4.      Model pohon keputusan (Decision Tree Model)
            Model ini merupakan suatu diagram yang cukup sederhana yang menunjukkan suatu proses untuk merinci masalah-masalah yang dihadapinya kedalam komponen-komponen, kemudian dibuatkan alternatif-alternatif pemecahan beserta konsekuensi masing-masing.
            Dengan demikian, maka pimpinan tinggal memilih alternative mana yang sekiranya paling tepat untuk dijadikan keputusan.
            Pohon keputusan ini biasanya dipergunakan untuk memecahkan masalah-masalah yang timbul dalam proyek yang sedang ditangani. Selanjutnya Welch dan Comer memberikan definisi mengenai pohon keputusan (decision tree) sebagai berikut:
“The decision tree is a simple diagram showing the possible consequences of alternative decisions.

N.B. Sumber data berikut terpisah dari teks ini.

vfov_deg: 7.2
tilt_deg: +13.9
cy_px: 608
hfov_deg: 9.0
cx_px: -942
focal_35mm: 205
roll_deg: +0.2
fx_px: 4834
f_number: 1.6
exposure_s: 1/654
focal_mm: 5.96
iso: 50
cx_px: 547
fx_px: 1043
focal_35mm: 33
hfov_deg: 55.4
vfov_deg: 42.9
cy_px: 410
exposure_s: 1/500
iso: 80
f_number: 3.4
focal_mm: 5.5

The tree includes the decision nodes chance modes, pay offs for each combination, and the probabilities of each event.”
            Menurut Welch, ada 4 komponen dari pohon keputusan yakni : simpul keputusan, simpul kesempatan, hasil dari kombinasi, dan kemungkinan-kemungkinan akibat dari setiap peristiwa yang terjadi. Hal yang kiranya penting dalam pohon keputusan adalah pengambil keputusan itu haruslah secara aktif memilih dan mempertimbangkanbetul-betul alternative mana yang akan dijadikan keputusan
            Tipe analisis pembuatan keputusan mana yang akan digunakan sangat tergantung pada kemungkinan-kemungkinan yang rasional dapat dikemukakan terhadap masalah yang dihadapinya. Untuk keperluan tersebut dibutuhkan informasi yang lengkap,upto-date dan dap;at dipercaya kebenarannya, sehingga memudahkan bagi pimpinan untuk mengambil keputusan dengan baik.

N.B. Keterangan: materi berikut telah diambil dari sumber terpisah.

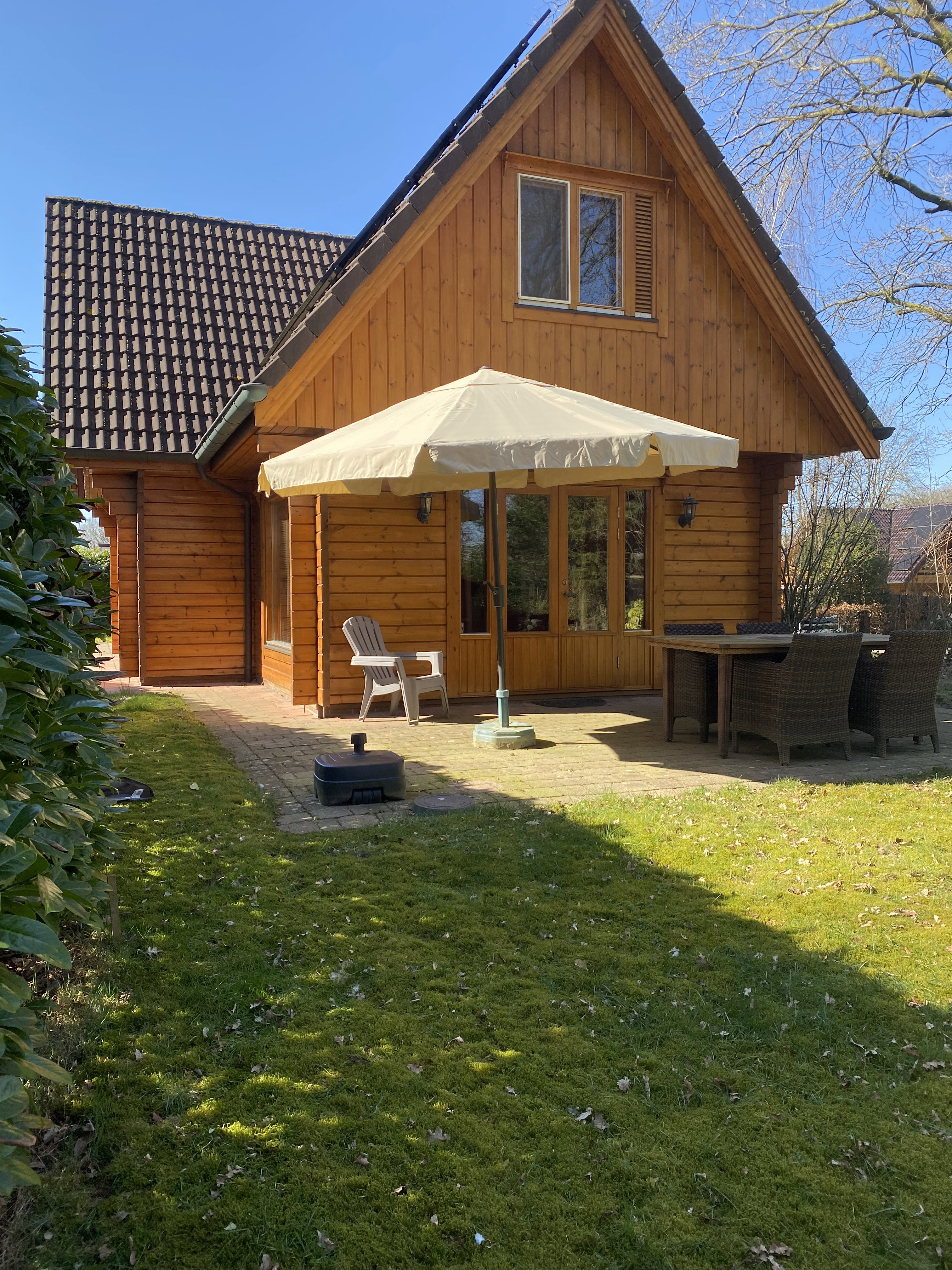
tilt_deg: -1.3
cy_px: 635
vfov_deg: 67.3
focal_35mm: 26
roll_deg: -1.3
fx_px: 953
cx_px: 476
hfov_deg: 53.1
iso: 32
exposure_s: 1/965
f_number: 1.8
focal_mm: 4.25
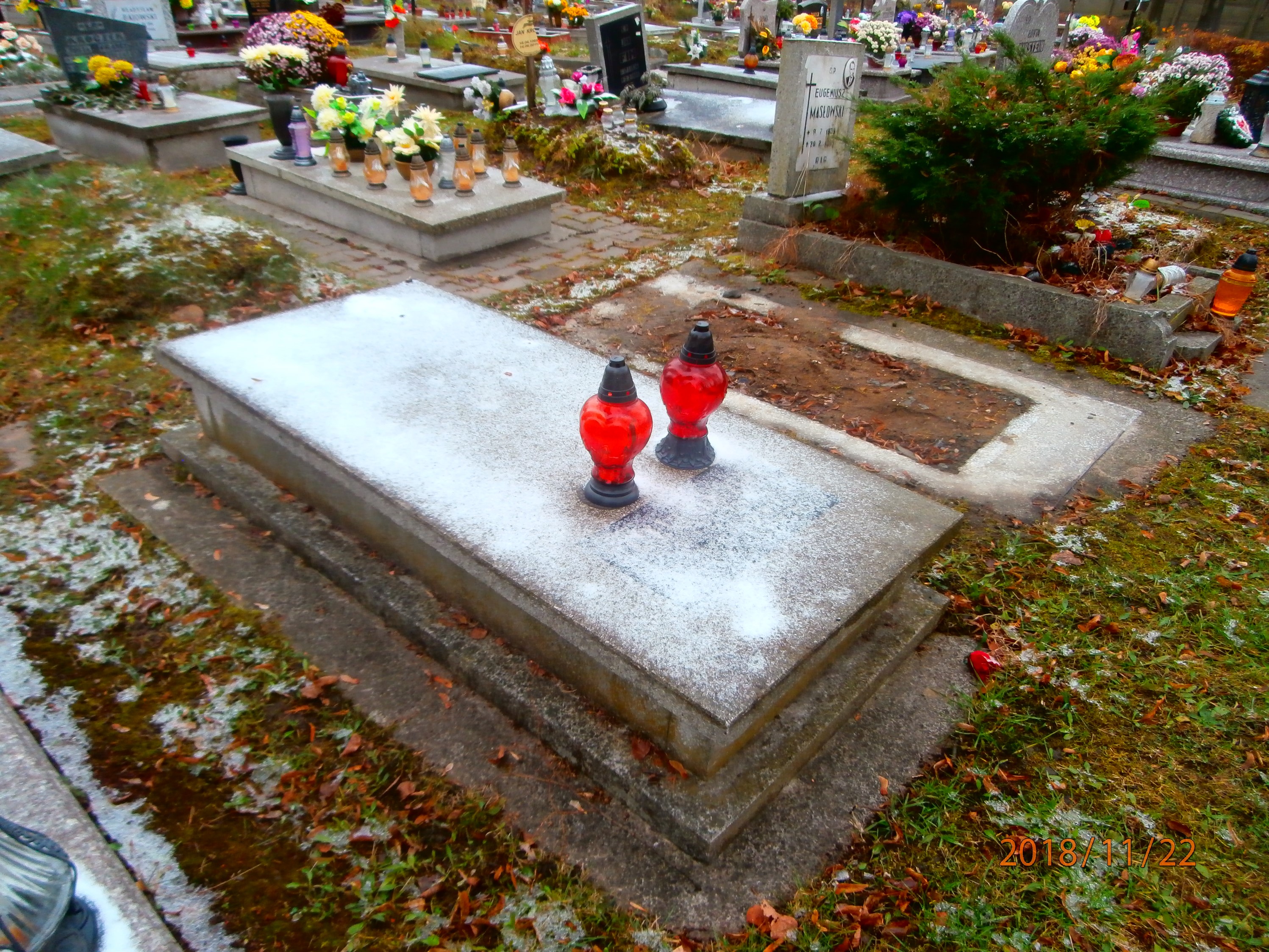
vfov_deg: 56.8
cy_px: 476
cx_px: 634
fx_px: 880
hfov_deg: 71.6
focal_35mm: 24
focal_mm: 4.2
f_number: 3
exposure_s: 1/60
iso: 125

            Pohon keputusan itu dinamakan juga diagram pohon karena bentuknya berupa diagram. Diagram ini bentuknya seperti pohon roboh. Diagram pohon ini merupakan salah satu langkah yang diperlukan, misalnya dalam pengambilan rancangan bangun proyek. Konsep proses ini pada dasarnya mengikuti teori system, dimana antara komponen yang satu dengan komponen yang lain merupakan mata rantai proses yang berkesinambungan, yang saling bergantung.
Adapun langkah-langkah yang sekiranya perlu dilakukan secara berturut-turut sebagai berikut:
1.        Mengadakan identifikasi jaringan hubungan komponen-komponen yang ada yang secara bersama-sama membentuk masalah tertentu yang nantinya harus dipecahkan melalui diagram keputusan. Masalah tertentu itulah yang merupakan masalah utama.

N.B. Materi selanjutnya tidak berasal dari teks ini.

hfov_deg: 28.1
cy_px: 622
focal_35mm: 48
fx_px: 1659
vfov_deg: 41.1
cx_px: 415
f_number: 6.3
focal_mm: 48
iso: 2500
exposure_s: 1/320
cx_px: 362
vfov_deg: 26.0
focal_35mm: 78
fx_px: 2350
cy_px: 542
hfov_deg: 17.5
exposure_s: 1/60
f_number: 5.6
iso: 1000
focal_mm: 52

2.        Masalah utama itu kemudian dirinci kedalam masalah yang lebih kecil.
3.        Masalah yang sudah mulai terinci itu kemudian dirinci lagi kedalam masalah yang lebih kecil lagi. Begitu seterusnya, sehingga merupakan diagram pohon yang bercabang-cabang.
Itulah sebabnya mengapa keputusan atau proses pengambilan keputusan yang dilakukan semacam itu dinamakan diagram pohon. Diagram pohon itu sangat bermanfaat bagi tim yang mengadakan analisi masalah untuk kemudian dipecahkan bersama-sama dalam tim itu karena masalahnya dan pemecahaanya saling berkaitan. Tanpa bantuan anggota tim lainnya masalah yang begitu kompleks tidak akan dapat dipecahkan.
5. Model Kurva Indiferen (Kurva Tak Acuh).
Kurva Indeferen merupakan kurva berbentuk garis dimana setiap titik yang berada pada garis kurva tersebut mempunyai tingkat kepuasan atau kemanfaatan yang sama. Misalnya, penggunaan barang A dan B meskipun kombinasi jumlah masing-masing berbeda, namun apabila semuanya itu berada pada titik kurva indiferen, kepuasa sama.
 Kurva Indeferen mempunyai 4 ciri penting, yakni sebagai berikut.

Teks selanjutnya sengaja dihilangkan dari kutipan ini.